Voordat we in de werking van het kompas duiken, is het goed om de basics op een rijtje te zetten. Er zijn veel verschillende kompassen, maar ze hebben één overeenkomst: het naaldje dat altijd vastberaden naar het noorden wijst (om precies te zijn het magnetische noorden, maar daar komen we zo op terug). Samen met een paar andere vaste onderdelen is dit vaste prik. We lichten ze hieronder voor je uit:
- Basisplaat: om te beginnen met de basisplaat. Bij een plaatkompas toeft het kompas op een transparante plaat. Megahandig, want zo kun je het op de kaart leggen en je richting bepalen.
- Richtingspijl: de pijl op de basisplaat. De graadmeter voor welke richting je uit gaat.
- Kompasdoos: de ronde cirkel waar de kompasnaald in huist. Binnen de kompasdoos staan ook noordlijnen. Deze kun je op het raster van de kaart leggen om je richting te bepalen.
- Kompasroos: ook wel gradenboog genoemd. De kompasroos is de draaibare ring rondom het kompas. Hierop staan alle 360 graden. Handig om te weten: noord is 0° of 360°, oost is 90°, zuid is 180° en west is 270°.

- MATERIAAL:
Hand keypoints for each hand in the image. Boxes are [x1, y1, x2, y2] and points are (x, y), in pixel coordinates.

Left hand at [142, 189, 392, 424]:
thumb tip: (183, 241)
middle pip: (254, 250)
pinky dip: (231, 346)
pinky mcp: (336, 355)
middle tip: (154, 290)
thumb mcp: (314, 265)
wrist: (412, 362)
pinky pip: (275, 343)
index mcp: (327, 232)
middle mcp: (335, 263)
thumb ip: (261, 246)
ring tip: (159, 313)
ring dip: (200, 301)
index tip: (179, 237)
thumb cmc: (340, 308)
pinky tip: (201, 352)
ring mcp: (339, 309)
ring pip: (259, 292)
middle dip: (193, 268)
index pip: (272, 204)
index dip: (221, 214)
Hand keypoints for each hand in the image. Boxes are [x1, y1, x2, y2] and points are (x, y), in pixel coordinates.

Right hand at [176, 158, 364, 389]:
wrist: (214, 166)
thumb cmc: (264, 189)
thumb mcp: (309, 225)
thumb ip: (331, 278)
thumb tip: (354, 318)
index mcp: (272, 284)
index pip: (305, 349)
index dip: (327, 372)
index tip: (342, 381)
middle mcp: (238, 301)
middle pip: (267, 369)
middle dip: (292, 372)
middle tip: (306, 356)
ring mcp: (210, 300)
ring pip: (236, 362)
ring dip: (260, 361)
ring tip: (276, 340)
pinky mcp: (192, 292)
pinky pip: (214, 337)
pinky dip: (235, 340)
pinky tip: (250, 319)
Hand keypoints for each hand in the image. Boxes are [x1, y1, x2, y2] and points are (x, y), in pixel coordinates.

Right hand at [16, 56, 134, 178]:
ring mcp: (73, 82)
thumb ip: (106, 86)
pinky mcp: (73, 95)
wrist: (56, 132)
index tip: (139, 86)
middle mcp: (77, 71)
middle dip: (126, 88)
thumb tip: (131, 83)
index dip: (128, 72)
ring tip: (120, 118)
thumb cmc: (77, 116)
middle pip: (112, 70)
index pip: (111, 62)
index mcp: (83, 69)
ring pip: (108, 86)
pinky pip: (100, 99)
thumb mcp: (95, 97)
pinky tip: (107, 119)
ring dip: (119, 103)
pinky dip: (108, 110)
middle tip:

==

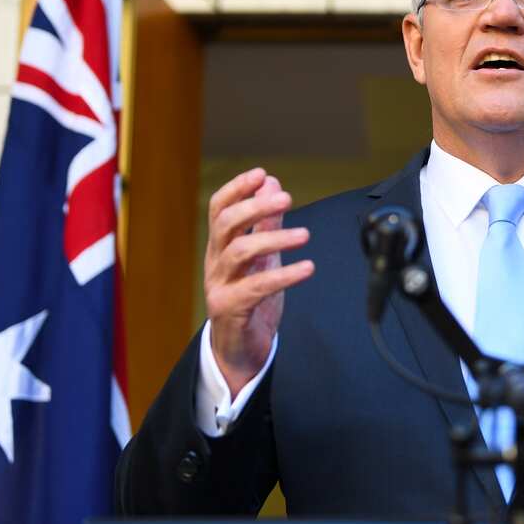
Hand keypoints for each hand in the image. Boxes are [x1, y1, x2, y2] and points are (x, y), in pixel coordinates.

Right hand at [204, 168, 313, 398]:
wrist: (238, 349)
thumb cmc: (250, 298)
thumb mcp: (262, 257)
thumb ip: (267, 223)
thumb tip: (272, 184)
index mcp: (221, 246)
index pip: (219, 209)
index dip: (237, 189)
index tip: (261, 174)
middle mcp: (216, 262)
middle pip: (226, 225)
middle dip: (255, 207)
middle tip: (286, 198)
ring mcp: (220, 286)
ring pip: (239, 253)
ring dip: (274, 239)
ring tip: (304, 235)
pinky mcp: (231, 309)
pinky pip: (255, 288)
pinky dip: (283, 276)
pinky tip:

- TOEGEWEZEN OPDRACHT 1: Hoeveel graden komt oost op de kompasroos overeen volgens de tekst over het kompas?
- TOEGEWEZEN OPDRACHT 2: Schrijf uit de tekst over het kompas letterlijk over wat staat tussen "- Kompasdoos: de" en "west is 270°.", beide inbegrepen.
Het materiaal speelt hierbij geen enkele rol.

- VERWACHT ANTWOORD 1: Oost is 90°.

- VERWACHT ANTWOORD 2:
- Kompasdoos: de ronde cirkel waar de kompasnaald in huist. Binnen de kompasdoos staan ook noordlijnen. Deze kun je op het raster van de kaart leggen om je richting te bepalen.
- Kompasroos: ook wel gradenboog genoemd. De kompasroos is de draaibare ring rondom het kompas. Hierop staan alle 360 graden. Handig om te weten: noord is 0° of 360°, oost is 90°, zuid is 180° en west is 270°.